ACTIVITY: What you write must match, character for character, the lines from the one with "индивидуальное предложение и график" down to the one with "Performance" in the listing below, minus its pictures.

DATA SUPPLIED:
○ ○ ○ ○ ○
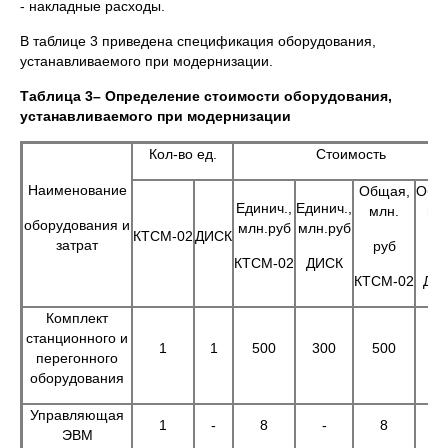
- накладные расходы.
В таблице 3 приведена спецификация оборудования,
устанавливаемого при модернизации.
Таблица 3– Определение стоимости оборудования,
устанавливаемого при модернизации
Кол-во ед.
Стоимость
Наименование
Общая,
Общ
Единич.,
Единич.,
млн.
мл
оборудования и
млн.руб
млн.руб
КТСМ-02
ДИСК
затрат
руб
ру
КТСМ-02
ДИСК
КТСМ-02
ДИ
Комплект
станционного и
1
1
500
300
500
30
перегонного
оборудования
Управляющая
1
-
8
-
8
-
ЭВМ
○ ○ ○ ○ ○
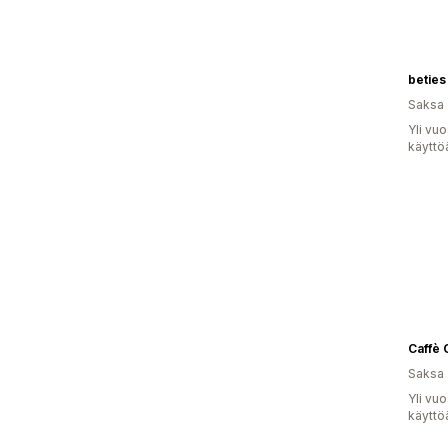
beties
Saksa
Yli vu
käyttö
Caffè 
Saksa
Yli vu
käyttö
○ ○ ○ ○ ○
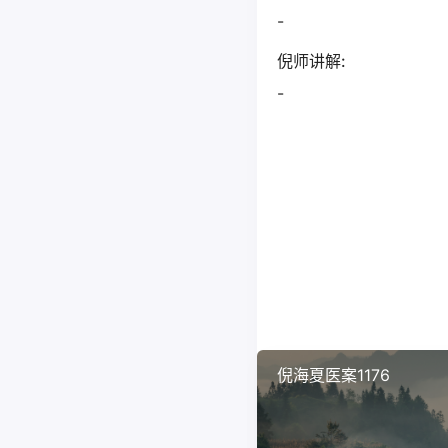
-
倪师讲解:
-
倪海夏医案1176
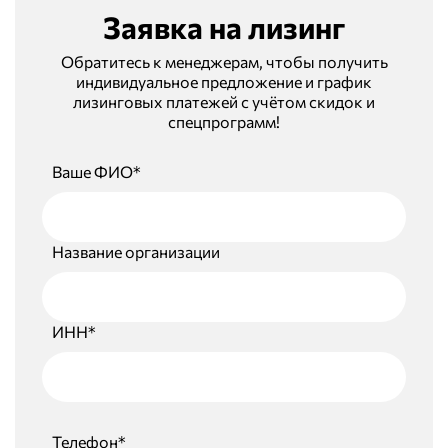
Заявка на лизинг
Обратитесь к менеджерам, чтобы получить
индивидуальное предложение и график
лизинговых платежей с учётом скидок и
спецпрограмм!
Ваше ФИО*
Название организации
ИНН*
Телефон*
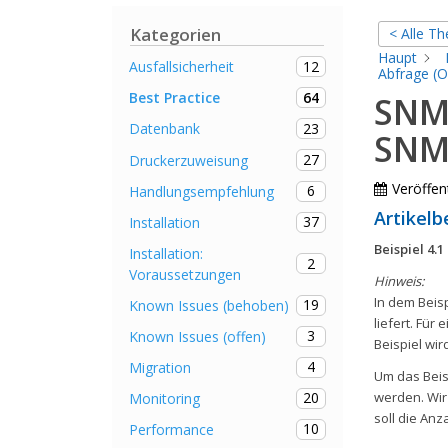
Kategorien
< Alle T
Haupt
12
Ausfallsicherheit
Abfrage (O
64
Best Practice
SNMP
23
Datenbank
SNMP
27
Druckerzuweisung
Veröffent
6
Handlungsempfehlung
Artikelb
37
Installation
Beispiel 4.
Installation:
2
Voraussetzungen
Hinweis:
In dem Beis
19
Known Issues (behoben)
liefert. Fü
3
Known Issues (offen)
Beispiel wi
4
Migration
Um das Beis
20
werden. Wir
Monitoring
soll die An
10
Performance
○ ○ ○ ○ ○
PROBLEM SOLUTION:
индивидуальное предложение и график
лизинговых платежей с учётом скидок и
спецпрограмм!
Ваше ФИО*
Название организации
ИНН*
Телефон*
Kategorien
< Alle T
Haupt
12
Ausfallsicherheit
Abfrage (O
64
Best Practice
SNMP
23
Datenbank
SNMP
27
Druckerzuweisung
Veröffent
6
Handlungsempfehlung
Artikelb
37
Installation
Beispiel 4.
Installation:
2
Voraussetzungen
Hinweis:
In dem Beis
19
Known Issues (behoben)
liefert. Fü
3
Known Issues (offen)
Beispiel wi
4
Migration
Um das Beis
20
werden. Wir
Monitoring
soll die An
10
Performance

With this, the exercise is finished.